(EXTRACTED TEXT)

Kentrosaurus enters the LRT alongside Stegosaurus

No surprises here.
The skull of Kentrosaurus (Fig 1) is known from just a few disconnected pieces. The post-crania differs little from the more completely known, Stegosaurus, other than plate and spine patterns. As mentioned earlier, there are no more large gaps in the large reptile tree (LRT, 2188 taxa). Additional taxa are going to be pretty much like something already present and tested.

FIgure 1. Kentrosaurus in a bipedal pose from Gierlinski and Sabath 2008.
FIgure 1. Kentrosaurus in a bipedal pose from Gierlinski and Sabath 2008.

In support of bipedal abilities in stegosaurs, Gierlinski and Sabath 2008 reported,
“Isolated pedal ichnites from the Morrison Formation (with a single tentatively associated manus print, and another one from Poland) and the only known trackways with similar footprints (Upper Jurassic of Asturias, Spain) imply bipedal gait of their trackmakers. Thus, problems with stegosaur tracks possibly stem from the expectation of their quadrupedality. Massive but
short stegosaur forelimbs suggest primarily bipedal locomotion, and quadrupedal defense posture.”

(Stored records)
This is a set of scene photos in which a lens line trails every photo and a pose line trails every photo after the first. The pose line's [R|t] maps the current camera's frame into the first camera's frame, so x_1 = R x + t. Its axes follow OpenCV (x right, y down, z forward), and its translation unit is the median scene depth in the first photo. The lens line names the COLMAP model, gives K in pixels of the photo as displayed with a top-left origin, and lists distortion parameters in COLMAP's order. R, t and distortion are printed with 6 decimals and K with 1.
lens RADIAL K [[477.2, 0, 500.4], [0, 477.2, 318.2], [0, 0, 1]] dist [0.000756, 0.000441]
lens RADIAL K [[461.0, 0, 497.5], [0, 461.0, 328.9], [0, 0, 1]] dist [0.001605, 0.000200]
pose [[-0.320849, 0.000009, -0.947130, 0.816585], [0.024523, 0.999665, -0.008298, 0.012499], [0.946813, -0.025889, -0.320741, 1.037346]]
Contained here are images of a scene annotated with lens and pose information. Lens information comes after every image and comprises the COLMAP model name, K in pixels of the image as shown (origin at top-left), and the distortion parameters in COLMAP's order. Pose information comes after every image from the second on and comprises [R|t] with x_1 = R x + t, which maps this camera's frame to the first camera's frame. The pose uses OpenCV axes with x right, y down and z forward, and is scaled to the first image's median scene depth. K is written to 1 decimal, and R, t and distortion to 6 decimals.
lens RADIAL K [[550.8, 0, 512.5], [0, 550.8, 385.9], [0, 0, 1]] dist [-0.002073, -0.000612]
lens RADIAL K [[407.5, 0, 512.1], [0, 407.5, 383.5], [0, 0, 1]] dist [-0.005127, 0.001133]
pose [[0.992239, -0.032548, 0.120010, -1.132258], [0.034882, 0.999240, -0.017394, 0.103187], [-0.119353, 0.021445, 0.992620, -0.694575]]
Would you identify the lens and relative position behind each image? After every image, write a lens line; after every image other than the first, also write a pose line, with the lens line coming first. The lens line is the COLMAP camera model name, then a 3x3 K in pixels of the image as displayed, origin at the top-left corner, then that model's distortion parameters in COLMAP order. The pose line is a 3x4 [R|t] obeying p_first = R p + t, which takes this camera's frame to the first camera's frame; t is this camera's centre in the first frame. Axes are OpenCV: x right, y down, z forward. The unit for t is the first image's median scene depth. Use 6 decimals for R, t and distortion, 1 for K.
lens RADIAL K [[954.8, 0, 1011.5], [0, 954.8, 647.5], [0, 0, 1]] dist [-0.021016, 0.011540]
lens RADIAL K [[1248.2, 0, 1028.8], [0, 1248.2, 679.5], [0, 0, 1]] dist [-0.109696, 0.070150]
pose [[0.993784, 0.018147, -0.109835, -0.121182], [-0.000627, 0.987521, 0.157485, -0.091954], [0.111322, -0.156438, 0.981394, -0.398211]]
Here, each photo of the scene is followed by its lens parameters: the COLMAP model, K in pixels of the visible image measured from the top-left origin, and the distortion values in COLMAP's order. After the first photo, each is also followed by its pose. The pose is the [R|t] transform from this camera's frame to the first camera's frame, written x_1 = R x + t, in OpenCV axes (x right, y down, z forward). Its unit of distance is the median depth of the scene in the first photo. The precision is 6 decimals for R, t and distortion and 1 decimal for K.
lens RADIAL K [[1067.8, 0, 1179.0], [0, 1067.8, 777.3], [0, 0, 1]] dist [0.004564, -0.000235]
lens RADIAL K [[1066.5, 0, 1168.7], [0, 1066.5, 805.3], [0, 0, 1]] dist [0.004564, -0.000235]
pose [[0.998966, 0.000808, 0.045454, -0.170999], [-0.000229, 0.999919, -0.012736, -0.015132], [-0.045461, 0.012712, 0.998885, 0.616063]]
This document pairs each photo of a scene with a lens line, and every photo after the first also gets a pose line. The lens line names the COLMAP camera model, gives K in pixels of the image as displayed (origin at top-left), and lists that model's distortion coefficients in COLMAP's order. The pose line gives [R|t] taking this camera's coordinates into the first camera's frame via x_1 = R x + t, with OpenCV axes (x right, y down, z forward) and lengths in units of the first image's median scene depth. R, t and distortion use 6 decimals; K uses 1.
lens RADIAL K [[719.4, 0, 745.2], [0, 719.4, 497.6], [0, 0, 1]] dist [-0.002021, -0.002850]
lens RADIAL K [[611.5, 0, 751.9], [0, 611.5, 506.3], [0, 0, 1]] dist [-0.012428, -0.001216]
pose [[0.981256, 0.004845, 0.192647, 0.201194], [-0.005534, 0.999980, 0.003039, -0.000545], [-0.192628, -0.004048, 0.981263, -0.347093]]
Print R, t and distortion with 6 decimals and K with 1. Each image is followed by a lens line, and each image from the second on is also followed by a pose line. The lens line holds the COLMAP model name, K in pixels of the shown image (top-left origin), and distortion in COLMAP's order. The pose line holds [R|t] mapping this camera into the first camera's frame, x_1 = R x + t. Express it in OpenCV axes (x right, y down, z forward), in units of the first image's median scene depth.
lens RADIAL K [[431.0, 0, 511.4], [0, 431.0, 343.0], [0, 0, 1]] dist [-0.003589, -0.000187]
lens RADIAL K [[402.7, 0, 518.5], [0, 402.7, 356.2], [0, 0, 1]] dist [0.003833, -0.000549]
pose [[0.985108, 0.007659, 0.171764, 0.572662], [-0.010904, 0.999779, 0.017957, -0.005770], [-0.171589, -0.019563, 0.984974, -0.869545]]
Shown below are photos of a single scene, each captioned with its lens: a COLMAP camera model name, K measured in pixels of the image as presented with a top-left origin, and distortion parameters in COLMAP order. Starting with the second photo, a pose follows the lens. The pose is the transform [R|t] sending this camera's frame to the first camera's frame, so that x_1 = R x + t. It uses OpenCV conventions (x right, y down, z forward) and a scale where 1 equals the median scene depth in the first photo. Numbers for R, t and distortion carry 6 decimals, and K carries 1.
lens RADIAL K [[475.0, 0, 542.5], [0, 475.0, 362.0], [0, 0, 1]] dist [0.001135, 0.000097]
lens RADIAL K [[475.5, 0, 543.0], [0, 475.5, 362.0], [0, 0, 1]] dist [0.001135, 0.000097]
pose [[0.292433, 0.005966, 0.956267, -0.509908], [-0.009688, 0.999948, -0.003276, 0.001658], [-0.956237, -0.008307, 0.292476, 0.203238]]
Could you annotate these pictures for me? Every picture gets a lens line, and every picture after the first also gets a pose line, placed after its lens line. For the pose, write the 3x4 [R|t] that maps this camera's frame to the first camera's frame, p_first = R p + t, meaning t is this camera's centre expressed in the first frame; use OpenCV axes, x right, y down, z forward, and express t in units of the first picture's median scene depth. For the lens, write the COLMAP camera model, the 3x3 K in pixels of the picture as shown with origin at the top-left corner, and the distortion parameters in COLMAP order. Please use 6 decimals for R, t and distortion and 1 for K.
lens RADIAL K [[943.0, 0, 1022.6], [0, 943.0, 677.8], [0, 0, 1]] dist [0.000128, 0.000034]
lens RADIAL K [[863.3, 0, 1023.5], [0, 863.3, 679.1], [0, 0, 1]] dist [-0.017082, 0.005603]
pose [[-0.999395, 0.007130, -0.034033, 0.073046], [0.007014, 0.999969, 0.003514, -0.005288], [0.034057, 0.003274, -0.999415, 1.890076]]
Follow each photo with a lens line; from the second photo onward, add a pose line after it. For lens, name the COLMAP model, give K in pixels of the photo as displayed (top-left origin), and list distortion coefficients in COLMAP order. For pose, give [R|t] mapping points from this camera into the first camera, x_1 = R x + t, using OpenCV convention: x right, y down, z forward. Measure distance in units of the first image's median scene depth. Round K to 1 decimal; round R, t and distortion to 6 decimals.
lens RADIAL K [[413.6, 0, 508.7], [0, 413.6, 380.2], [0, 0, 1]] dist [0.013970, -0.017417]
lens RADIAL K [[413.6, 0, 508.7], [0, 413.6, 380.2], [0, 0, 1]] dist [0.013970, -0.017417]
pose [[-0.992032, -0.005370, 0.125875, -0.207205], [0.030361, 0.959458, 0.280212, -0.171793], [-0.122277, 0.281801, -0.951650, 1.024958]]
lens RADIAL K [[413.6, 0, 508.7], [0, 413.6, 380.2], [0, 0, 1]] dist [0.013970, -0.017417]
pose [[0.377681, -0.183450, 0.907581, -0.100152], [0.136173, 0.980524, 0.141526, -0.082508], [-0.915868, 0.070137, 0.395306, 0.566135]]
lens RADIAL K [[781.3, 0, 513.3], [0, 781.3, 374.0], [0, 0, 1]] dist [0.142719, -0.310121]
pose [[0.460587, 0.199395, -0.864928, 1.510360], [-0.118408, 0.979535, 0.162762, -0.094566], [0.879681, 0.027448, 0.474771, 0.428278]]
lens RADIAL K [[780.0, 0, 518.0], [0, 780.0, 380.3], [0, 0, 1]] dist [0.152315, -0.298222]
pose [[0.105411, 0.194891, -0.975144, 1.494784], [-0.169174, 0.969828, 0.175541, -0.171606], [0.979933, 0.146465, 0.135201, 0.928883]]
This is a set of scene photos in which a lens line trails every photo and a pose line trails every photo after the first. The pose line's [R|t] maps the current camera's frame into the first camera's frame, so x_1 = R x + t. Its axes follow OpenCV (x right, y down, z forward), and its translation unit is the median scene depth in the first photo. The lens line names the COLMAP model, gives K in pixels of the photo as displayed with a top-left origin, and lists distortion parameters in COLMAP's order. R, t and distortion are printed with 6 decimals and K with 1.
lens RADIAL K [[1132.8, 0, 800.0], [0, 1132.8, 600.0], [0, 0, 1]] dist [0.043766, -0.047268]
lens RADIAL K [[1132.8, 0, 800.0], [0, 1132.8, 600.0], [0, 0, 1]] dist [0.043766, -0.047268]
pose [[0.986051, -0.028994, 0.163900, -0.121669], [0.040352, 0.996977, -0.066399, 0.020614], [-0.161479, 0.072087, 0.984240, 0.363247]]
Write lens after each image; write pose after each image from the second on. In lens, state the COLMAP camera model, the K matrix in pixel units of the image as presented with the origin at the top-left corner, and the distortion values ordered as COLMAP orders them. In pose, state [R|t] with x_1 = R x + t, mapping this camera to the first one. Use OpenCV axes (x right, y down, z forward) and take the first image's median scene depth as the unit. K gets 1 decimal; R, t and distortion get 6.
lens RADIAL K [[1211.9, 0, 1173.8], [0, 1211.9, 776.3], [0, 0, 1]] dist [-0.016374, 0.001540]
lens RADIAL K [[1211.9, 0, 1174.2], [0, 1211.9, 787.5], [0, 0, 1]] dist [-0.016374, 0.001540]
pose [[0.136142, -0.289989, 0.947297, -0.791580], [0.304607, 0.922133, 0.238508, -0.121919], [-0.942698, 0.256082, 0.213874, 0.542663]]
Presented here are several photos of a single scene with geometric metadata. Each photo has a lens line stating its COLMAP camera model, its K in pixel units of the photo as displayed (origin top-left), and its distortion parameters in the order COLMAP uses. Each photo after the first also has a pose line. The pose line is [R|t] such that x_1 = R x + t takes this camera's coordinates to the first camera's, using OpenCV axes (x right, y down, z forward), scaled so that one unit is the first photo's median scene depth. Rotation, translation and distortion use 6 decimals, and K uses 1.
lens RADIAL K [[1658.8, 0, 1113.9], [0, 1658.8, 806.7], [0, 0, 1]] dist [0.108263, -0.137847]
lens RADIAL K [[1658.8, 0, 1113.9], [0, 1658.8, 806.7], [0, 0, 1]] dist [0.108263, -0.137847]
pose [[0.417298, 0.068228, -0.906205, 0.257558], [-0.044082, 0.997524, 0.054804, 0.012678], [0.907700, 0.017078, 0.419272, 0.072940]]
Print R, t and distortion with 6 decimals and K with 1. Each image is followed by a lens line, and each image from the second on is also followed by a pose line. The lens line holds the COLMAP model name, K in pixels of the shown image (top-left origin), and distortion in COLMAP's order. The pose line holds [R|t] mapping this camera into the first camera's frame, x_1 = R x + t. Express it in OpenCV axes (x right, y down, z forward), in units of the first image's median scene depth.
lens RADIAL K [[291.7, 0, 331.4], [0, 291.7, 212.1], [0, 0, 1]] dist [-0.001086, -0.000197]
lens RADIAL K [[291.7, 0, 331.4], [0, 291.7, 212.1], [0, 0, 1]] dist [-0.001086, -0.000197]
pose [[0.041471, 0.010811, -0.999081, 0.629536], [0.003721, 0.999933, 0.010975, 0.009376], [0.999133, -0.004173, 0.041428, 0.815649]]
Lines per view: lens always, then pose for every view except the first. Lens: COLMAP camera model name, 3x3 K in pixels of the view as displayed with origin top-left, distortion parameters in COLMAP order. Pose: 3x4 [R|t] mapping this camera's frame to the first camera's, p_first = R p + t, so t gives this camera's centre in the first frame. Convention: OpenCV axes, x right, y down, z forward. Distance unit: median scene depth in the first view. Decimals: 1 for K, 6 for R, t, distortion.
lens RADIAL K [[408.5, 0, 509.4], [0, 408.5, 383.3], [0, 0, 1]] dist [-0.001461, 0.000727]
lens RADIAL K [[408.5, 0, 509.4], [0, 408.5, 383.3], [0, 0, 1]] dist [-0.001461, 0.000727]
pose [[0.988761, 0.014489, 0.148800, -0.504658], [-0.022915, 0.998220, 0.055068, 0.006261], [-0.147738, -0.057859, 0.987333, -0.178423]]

(PROBLEM DETAILS)
List every place or rock formation named in the quotation from Gierlinski and Sabath 2008 in the Kentrosaurus post.

(TASK OUTPUT)
Morrison Formation
Poland
Asturias
Spain